Sementara itu, Kota Kashgar yang termasuk wilayah bangsa Uighur adalah kota kuno penting di jalur sutera yang menjadi tempat perjumpaan berbagai kebudayaan dunia dan telah menghubungkan negeri-negeri Islam baik di kawasan Arab-terutama Irak- Turki, maupun Persia dengan wilayah Cina di Timur. Posisi inilah yang kemudian membentuk corak keberagamaan bangsa Uighur dipengaruhi oleh wilayah-wilayah tersebut.
Mereka Bermazhab Hanafi
Saat ini mayoritas bangsa Uighur secara fiqih mengamalkan mazhab Hanafi. Hal ini bisa dipahami sebab sejak berabad-abad silam jalur sutera yang menghubungkan Cina dengan kawasan Timur Tengah dan Eropa melewati kawasan yang ditempati bangsa Uighur. Kasghar dan dan kota-kota lain di wilayah yang kini masuk Daerah Otonomi Xinjiang adalah tempat tempat transit dari negeri-negeri jalur sutera yang masyarakatnya bermazhab hanafi seperti Irak, Turki, Turkmenistan, Uzbekistan, Kazakhstan, dan Pakistan. Karena secara geografis kawasan Turkistan Timur ini bertetangga dan juga dilalui oleh jalur niaga dari negeri-negeri bermazhab hanafi, maka sangat masuk akal jika corak Islam yang berkembang di sana tidak dapat dipisahkan dari corak Islam yang berkembang di wilayah-wilayah sekitarnya.
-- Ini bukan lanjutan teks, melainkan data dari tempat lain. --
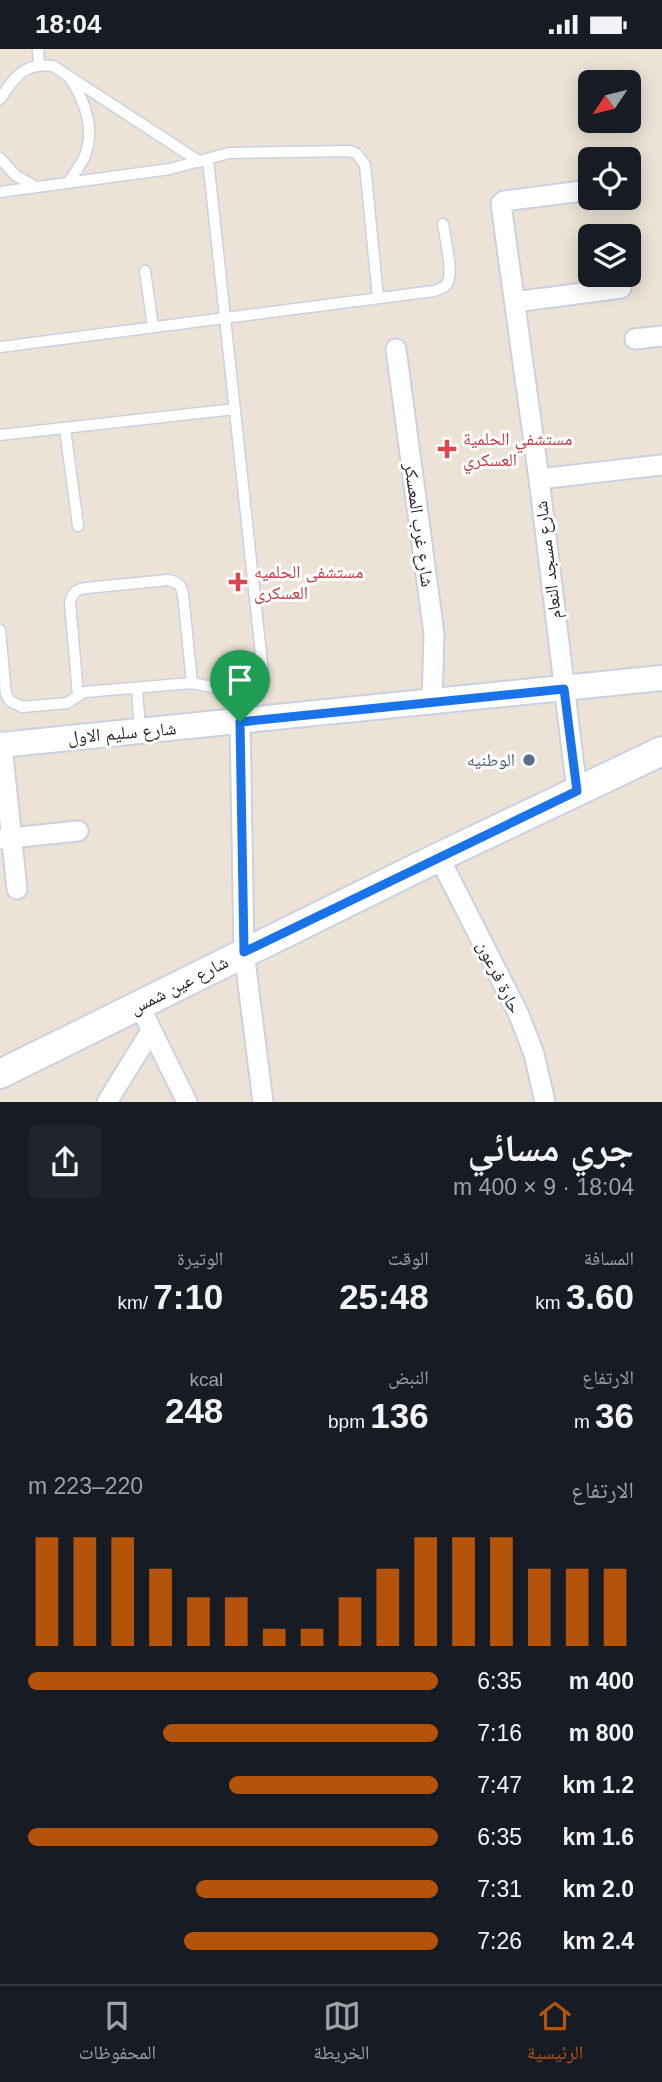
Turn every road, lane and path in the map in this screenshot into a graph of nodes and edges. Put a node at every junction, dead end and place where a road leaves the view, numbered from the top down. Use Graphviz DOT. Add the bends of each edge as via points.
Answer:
graph roads {
  1 [pos="38,49"];
  2 [pos="39,64"];
  3 [pos="66,73"];
  4 [pos="0,99"];
  5 [pos="0,158"];
  6 [pos="204,160"];
  7 [pos="69,182"];
  8 [pos="36,187"];
  9 [pos="0,192"];
  10 [pos="578,192"];
  11 [pos="443,224"];
  12 [pos="145,271"];
  13 [pos="621,288"];
  14 [pos="378,298"];
  15 [pos="514,302"];
  16 [pos="225,317"];
  17 [pos="153,327"];
  18 [pos="662,336"];
  19 [pos="635,338"];
  20 [pos="0,347"];
  21 [pos="396,349"];
  22 [pos="235,409"];
  23 [pos="65,428"];
  24 [pos="0,435"];
  25 [pos="662,465"];
  26 [pos="539,479"];
  27 [pos="78,526"];
  28 [pos="0,630"];
  29 [pos="662,678"];
  30 [pos="192,683"];
  31 [pos="137,689"];
  32 [pos="564,689"];
  33 [pos="78,695"];
  34 [pos="432,702"];
  35 [pos="240,722"];
  36 [pos="140,732"];
  37 [pos="1,745"];
  38 [pos="662,751"];
  39 [pos="577,791"];
  40 [pos="78,831"];
  41 [pos="6,838"];
  42 [pos="439,857"];
  43 [pos="18,889"];
  44 [pos="244,952"];
  45 [pos="139,1005"];
  46 [pos="151,1031"];
  47 [pos="0,1074"];
  48 [pos="107,1102"];
  49 [pos="187,1102"];
  50 [pos="263,1102"];
  51 [pos="545,1102"];
  1 -- 2 [label="lane"];
  2 -- 3 [label="lane"];
  2 -- 4 [label="lane" via="25,69"];
  3 -- 6 [label="lane"];
  3 -- 7 [label="lane" via="82,95 89,125 85,156"];
  5 -- 8 [label="lane" via="15,175"];
  6 -- 7 [label="lane"];
  6 -- 14 [label="lane" via="250,151 357,154 365,166"];
  6 -- 16 [label="lane"];
  7 -- 8 [label="lane"];
  8 -- 9 [label="lane"];
  10 -- 15 [label="street, شارع مسجد النعام" via="501,204"];
  11 -- 14 [label="lane" via="449,282 434,291"];
  12 -- 17 [label="lane"];
  13 -- 15 [label="street"];
  14 -- 16 [label="lane"];
  15 -- 26 [label="street, شارع مسجد النعام"];
  16 -- 17 [label="lane"];
  16 -- 22 [label="lane"];
  17 -- 20 [label="lane"];
  18 -- 19 [label="street"];
  21 -- 34 [label="street, شارع غرب المعسكر" via="434,634"];
  22 -- 23 [label="lane"];
  22 -- 30 [label="lane" via="263,673 251,683 225,687"];
  23 -- 24 [label="lane"];
  23 -- 27 [label="lane"];
  25 -- 26 [label="street"];
  26 -- 32 [label="street, شارع مسجد النعام"];
  28 -- 33 [label="lane" via="10,701 22,707 63,704"];
  29 -- 32 [label="street, شارع سليم الاول"];
  30 -- 31 [label="lane"];
  30 -- 33 [label="lane" via="183,594 176,582 86,588 78,589 71,602"];
  31 -- 33 [label="lane"];
  31 -- 36 [label="lane"];
  32 -- 34 [label="street, شارع سليم الاول"];
  32 -- 39 [label="street, شارع مسجد النعام"];
  34 -- 35 [label="street, شارع سليم الاول"];
  35 -- 36 [label="street, شارع سليم الاول"];
  35 -- 44 [label="street"];
  36 -- 37 [label="street, شارع سليم الاول"];
  37 -- 41 [label="street"];
  38 -- 39 [label="main road, شارع عين شمس"];
  39 -- 42 [label="main road, شارع عين شمس"];
  40 -- 41 [label="street"];
  41 -- 43 [label="street"];
  42 -- 44 [label="main road, شارع عين شمس"];
  42 -- 51 [label="street, حارة فرعون" via="519,1015"];
  44 -- 45 [label="main road, شارع عين شمس"];
  44 -- 50 [label="street"];
  45 -- 46 [label="street"];
  45 -- 47 [label="main road, شارع عين شمس"];
  46 -- 48 [label="street"];
  46 -- 49 [label="street"];
}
Selain faktor tersebut, keadaan geografis, sosial, budaya,dan politik di Turkistan Timur ini juga membuat mazhab hanafi dianggap cocok dengan bangsa Uighur. Mazhab hanafi dianggap mazhab paling rasional dan praktis dibanding mazhab-mazhab fiqih lainnya dalam Islam. Lahir dan berkembang di kota metropolis Baghdad di Irak, mazhab hanafi memiliki karakter paling menekankan pentingnya akal dalam menjalankan fiqih (ahl ra’yu) dibanding mazhab lainnya yang lebih menekankan pada teks hadist (ahl hadits).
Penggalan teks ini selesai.